Politicians held their collective nose to vote in favor of a massive boondoggle that solves nothing, but at least they were able to limit executive pay. Along with handing out three quarters of a trillion dollars, the bailout bill imposed limits on CEOs whose companies end up benefiting from the Treasury's largesse.

Unfortunately, like many of the rewards the economy will supposedly reap, the limitations on executive pay are largely illusory. Oh, there are plenty of reasons that pay should be capped -- 700 billion of them, in fact. It's just there aren't any teeth in the package.

All bark, no bite
Maybe that's why Hank Paulson finally gave in to demands that the bill include language to limit pay. It's either so vaguely written that it'll have little practical effect, or so specific that the situations where it can be used won't really matter. For example, allowing the government to claw back pay from CEOs first requires a finding of fraud. Yet that's probably only going to be a very small portion of any recovery, and besides, corporations can already get back compensation if such activities are uncovered.
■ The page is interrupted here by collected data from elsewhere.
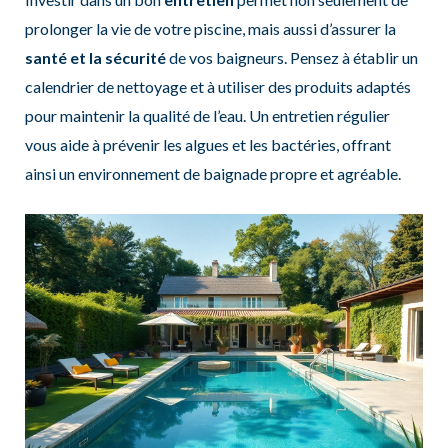
prolonger la vie de votre piscine, mais aussi d’assurer la
santé et la sécurité
de vos baigneurs. Pensez à établir un
calendrier de nettoyage et à utiliser des produits adaptés
pour maintenir la qualité de l’eau. Un entretien régulier
vous aide à prévenir les algues et les bactéries, offrant
ainsi un environnement de baignade propre et agréable.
Daniel Mudd of Fannie Mae (NYSE:FNM) and Richard Syron at Freddie Mac (NYSE:FRE) had such clauses in their pay agreements, but they still may walk away with somewhere north of $25 million, because what they engaged in wasn't criminal.

Bans on so-called golden parachutes are only prohibited if employment agreements are written during the rescue period, and if the company sells more than $300 million in assets to the government. Although some analysts think the Treasury will still be able to impose restrictions if the government takes ownership of a lower amount, if the severance language already exists or a golden parachute is already in place then the new law will not help.
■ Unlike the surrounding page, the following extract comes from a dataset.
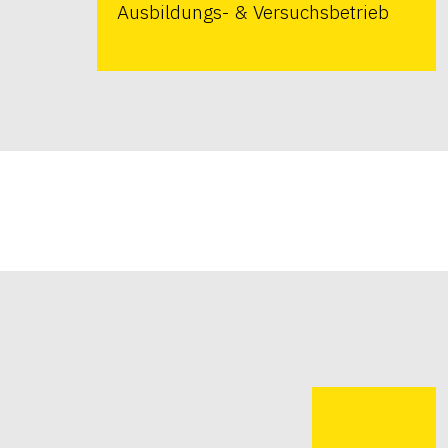
Ausbildungs- & Versuchsbetrieb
Just before JPMorgan Chase (NYSE:JPM) got to scoop up the remains of a failed out Washington Mutual, for example, WaMu's CEO parachuted into a $44 million deal. That wouldn't change under the new bill, nor would the incentives used to justify these pay packages.

Pay-for-breathing
According to at least one analyst, the top executives at Goldman Sachs (NYSE:GS), Merrill Lynch, Morgan Stanley, Lehman Brothers, and Bear Stearns made $613 million combined last year. And the worst offenders -- Lehman and American International Group (NYSE:AIG), along with Fannie and Freddie -- have paid out more than $1.4 billion in total compensation since 2004. Lehman Brothers was handing out $23 million to three executives (two of whom were terminated) just days before it collapsed, even while it was fishing for a government handout.

We've been paying CEOs for failure for so long that it's second nature now. Regions Financial (NYSE:RF) shareholders saw their stock decline 34% last year, but its CEO got a 46% raise. Ken Chenault at American Express (NYSE:AXP) saw his pay go up 124% although shares declined 13%.

If you play with fire...
But this isn't a diatribe against CEO pay. In our capitalist system, you're free to earn what you can, and what the market will bear. The government shouldn't be setting what corporate executives earn.

...expect to get burned
No, this is for those executives who are taking the government's money. If they're turning to the taxpayers to get bailed out, then as part-owners of their business, we have a right to say what they'll be paid.

The board of directors should have taken this role, but instead they've abdicated it, allowing CEO compensation to spiral out of control. Unfortunately, we investors haven't done our part, either. We were all too willing to hop aboard the gravy train with biscuit wheels, so long as we were sharing in the growth.

Law of unintended consequences
Yet we must tread carefully here, too. The last time the government tried to cap CEO compensation, we got the explosion of stock options. Like squeezing a balloon, when you press down here, something else pops up over there.

There is hope, however, that as ineffectual as these limits may be, they may form the basis for directors to rein in the excesses on their own. If only because companies don't want the government to meddle in their business, the law may cause reforms to take hold.